Findings published in the latest edition of Nature Geoscience reveal that water from deep within the Moon’s ancient interior has made its way to the surface.

The report marks the first time such remote detection of this type of lunar water has been achieved, made possible by NASA's Moon Mineralogy Mapper (M3). Planetary geologists say the discovery is an exciting contribution to the rapidly changing understanding of lunar water.

“For many years, researchers believed that the rocks from the Moon were ‘bone dry' and that any water detected in the Apollo samples had to be contamination from Earth,” said Rachel Klima, a member of the NASA Lunar Science Institute's (NLSI) Scientific and Exploration Potential of the Lunar Poles team.
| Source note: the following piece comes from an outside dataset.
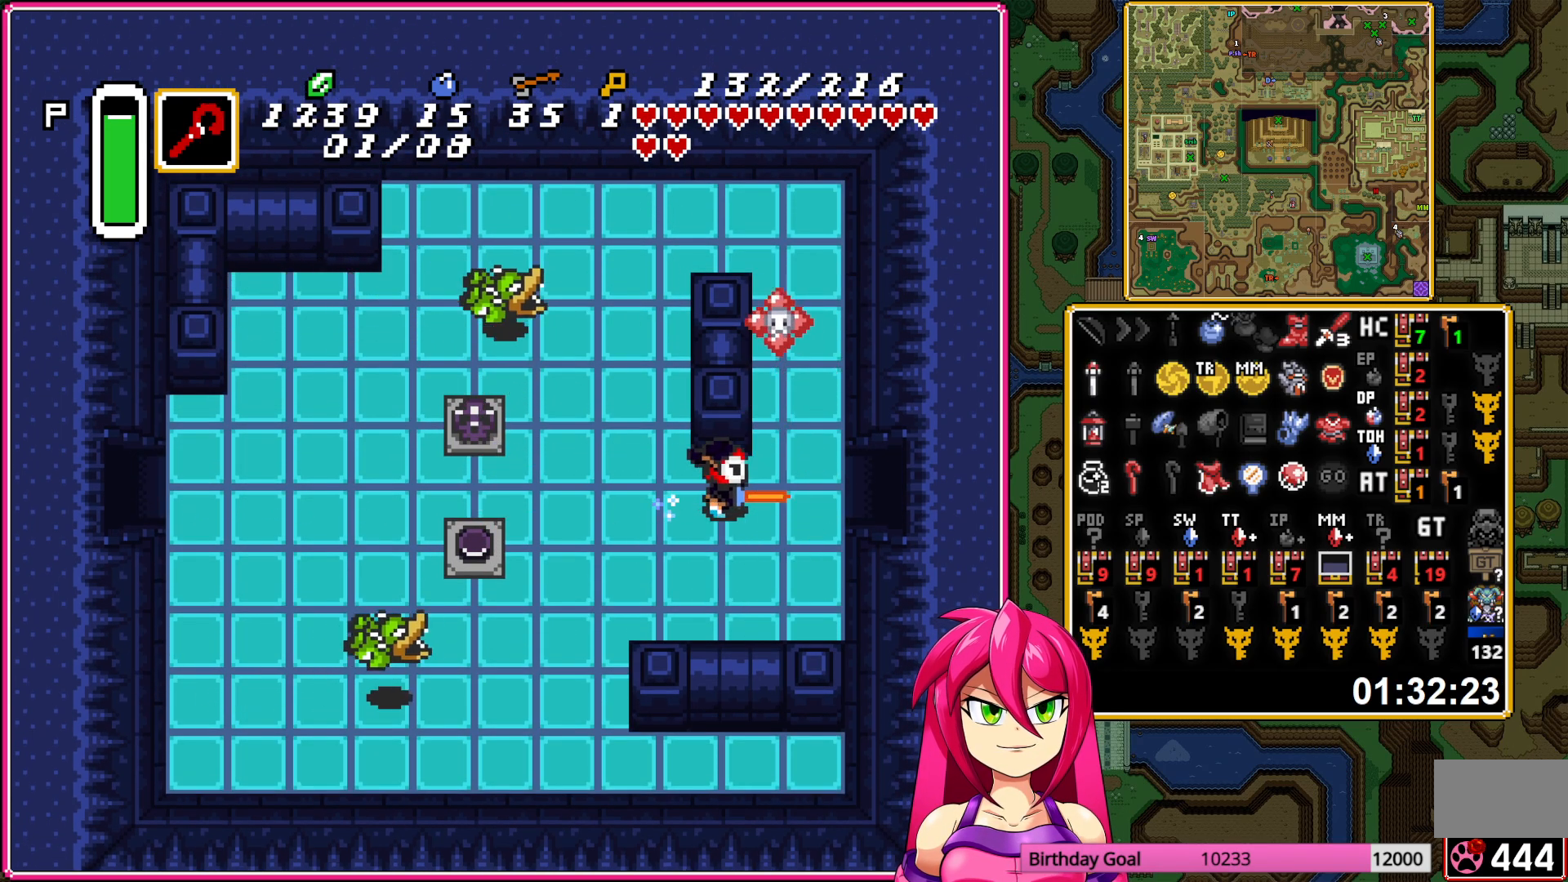
{"buttons": ["A"], "events": [[117, "R1", "up"]]}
“About five years ago, new laboratory techniques used to investigate lunar samples revealed that the interior of the Moon is not as dry as we previously thought. Around the same time, data from orbital spacecraft detected water on the lunar surface, which is thought to be a thin layer formed from solar wind hitting the lunar surface,” Klima says.

“This surficial water unfortunately did not give us any information about the magmatic water that exists deeper within the lunar crust and mantle, but we were able to identify the rock types in and around Bullialdus crater,” said co-author Justin Hagerty, of the U.S. Geological Survey, “such studies can help us understand how the surficial water originated and where it might exist in the lunar mantle.”

The finding was only possible with the precise manoeuvring of the M3 aboard the Indian Space Research Organisation's Chandrayaan-1 spacecraft, which allowed it to fully image the lunar impact crater Bullialdus.

“The rocks in the central peak of the crater are of a type called norite that usually crystallizes when magma ascends but gets trapped underground instead of erupting at the surface as lava. Bullialdus crater is not the only location where this rock type is found, but the exposure of these rocks combined with a generally low regional water abundance enabled us to quantify the amount of internal water in these rocks,” Klima writes.

“This impressive research confirms earlier lab analyses of Apollo samples, and will help broaden our understanding of how this water originated and where it might exist in the lunar mantle,” said NLSI Director Yvonne Pendleton.

The study ‘Remote detection of magmatic water in Bullialdus Crater on the Moon’ is available online.